Reputation: 1873
I am continuously receiving and storing multiple feeds of uncompressed JSON objects, partitioned to the day, to different locations of an Amazon S3 bucket (hive-style: s3://bucket/object=<object>/year=<year>/month=<month>/day=<day>/object_001.json
), and was planning to incrementally batch and load this data to a Parquet data lake using AWS Glue:
This design pattern & architecture seemed to be quite a safe approach as it was backed up by many AWS blogs, here and there.
I have a crawler configured as so:
{
"Name": "my-json-crawler",
"Targets": {
"CatalogTargets": [
{
"DatabaseName": "my-json-db",
"Tables": [
"some-partitionned-json-in-s3-1",
"some-partitionned-json-in-s3-2",
...
]
}
]
},
"SchemaChangePolicy": {
"UpdateBehavior": "UPDATE_IN_DATABASE",
"DeleteBehavior": "LOG"
},
"Configuration": "{\"Version\":1.0,\"Grouping\":{\"TableGroupingPolicy\":\"CombineCompatibleSchemas\"}}"
}
And each table was "manually" initialized as so:
{
"Name": "some-partitionned-json-in-s3-1",
"DatabaseName": "my-json-db",
"StorageDescriptor": {
"Columns": [] # i'd like the crawler to figure this out on his first crawl,
"Location": "s3://bucket/object=some-partitionned-json-in-s3-1/",
"PartitionKeys": [
{
"Name": "year",
"Type": "string"
},
{
"Name": "month",
"Type": "string"
},
{
"Name": "day",
"Type": "string"
}
],
"TableType": "EXTERNAL_TABLE"
}
}
First run of the crawler is, as expected, an hour-ish long, but it successfully figures out the table schema and existing partitions. Yet from that point onward, re-running the crawler takes the exact same amount of time as the first crawl, if not longer; which lead me to believe that the crawler is not only crawling for new files / partitions, but recrawling all the entire S3 locations each time.
Note that the delta of new files between two crawls is very small (few new files are to be expected each time).
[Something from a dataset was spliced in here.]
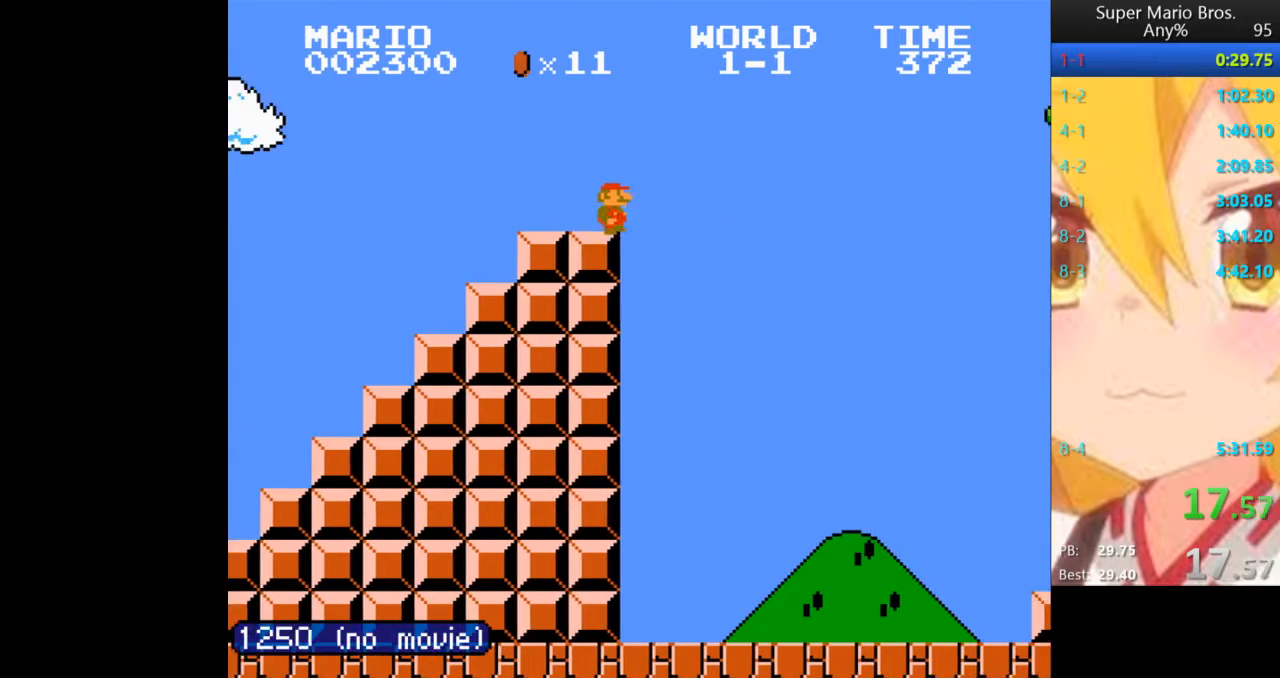
{"buttons": ["A", "B", "DPAD_RIGHT"], "events": [[40, "A", "down"]]}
AWS Documentation suggests running multiple crawlers, but I am not convinced that this would solve my problem on the long run. I also considered updating the crawler exclude pattern after each run, but then I would see too few advantages using Crawlers over manually updating Tables partitions through some Lambda boto3 magic.
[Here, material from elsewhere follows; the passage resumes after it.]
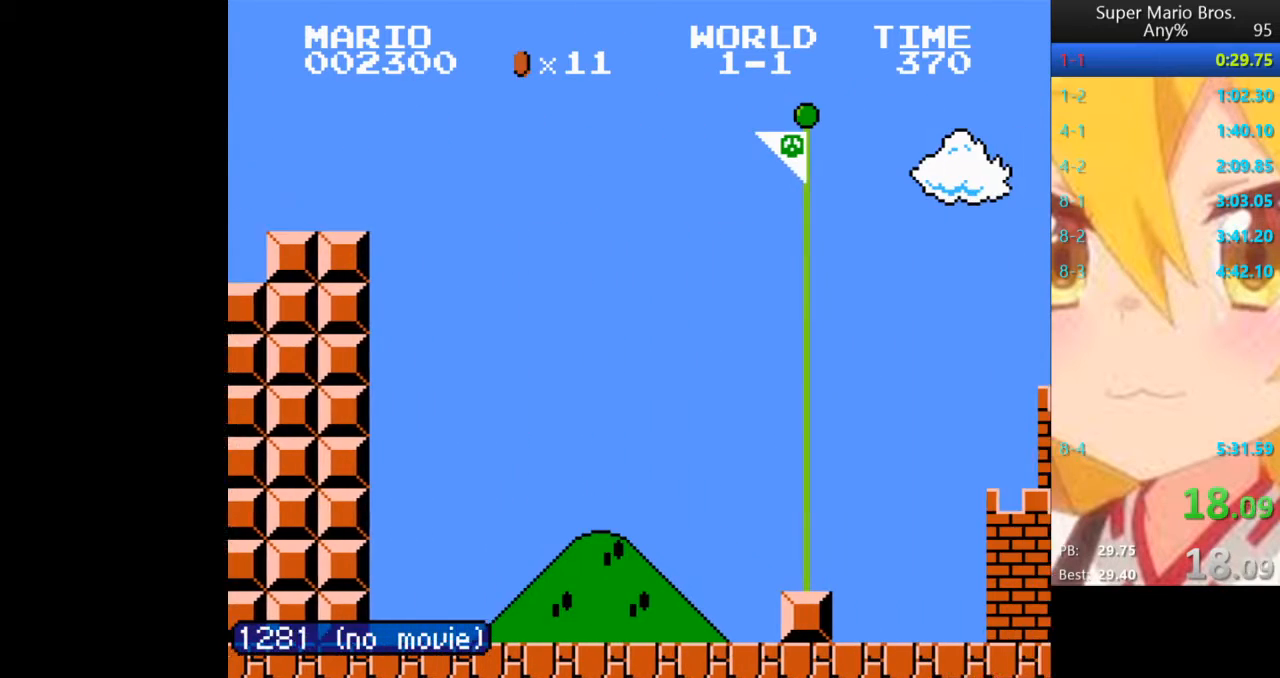
{"buttons": ["A", "B"]}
Am I missing something there ? Maybe an option I would have misunderstood regarding crawlers updating existing data catalogs rather than crawling data stores directly ?
Any suggestions to improve my data cataloging ? Given that indexing these JSON files in Glue tables is only necessary to me as I want my Glue Job to use bookmarking.
Thanks !
Upvotes: 5
Views: 10557
Reputation: 66
AWS Glue Crawlers now support Amazon S3 event notifications natively, to solve this exact problem.
See the blog post.
Upvotes: 2
Reputation: 1873
Still getting some hits on this unanswered question of mine, so I wanted to share a solution I found adequate at the time: I ended up not using crawlers, at all to incrementally update my Glue tables.
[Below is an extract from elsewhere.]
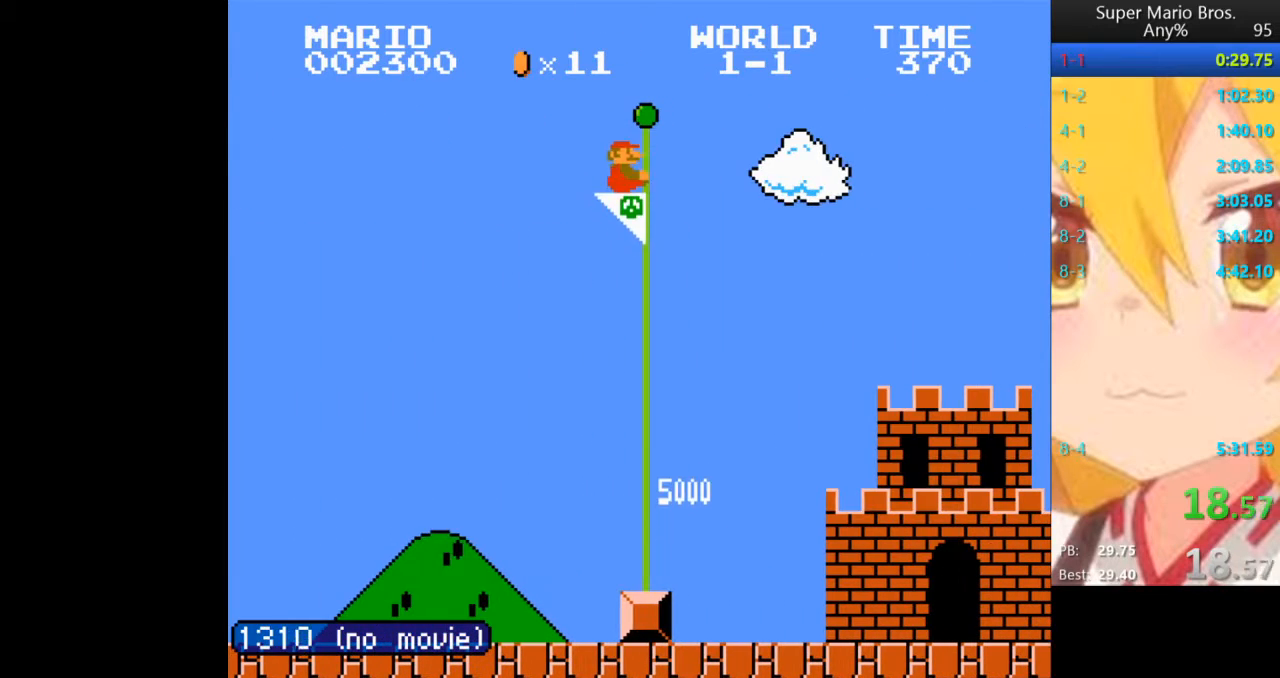
{"buttons": [], "events": [[40, "A", "up"], [80, "B", "up"]]}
Using S3 Events / S3 Api Calls via CloudTrail / S3 Eventbridge notifications (pick one), ended up writing a lambda which pops a ALTER TABLE ADD PARTITION
DDL query on Athena, updating an already existing Glue table with the newly created partition, based on the S3 key prefix. This is a pretty straight-forward and low-code approach to maintaining Glue tables in my opinion; the only downside being handling service throttling (both Lambda and Athena), and failing queries to avoid any loss of data in the process.
This solution scales up pretty well though, as parallel DDL queries per account is a soft-limit quota that can be increased as your need for updating more and more tables increases; and works pretty well for non-time-critical workflows.
Works even better if you limit S3 writes to your Glue tables S3 partitions (one file per Glue table partition is ideal in this particular implementation) by batching your data, using a Kinesis DeliveryStream for example.
Upvotes: 0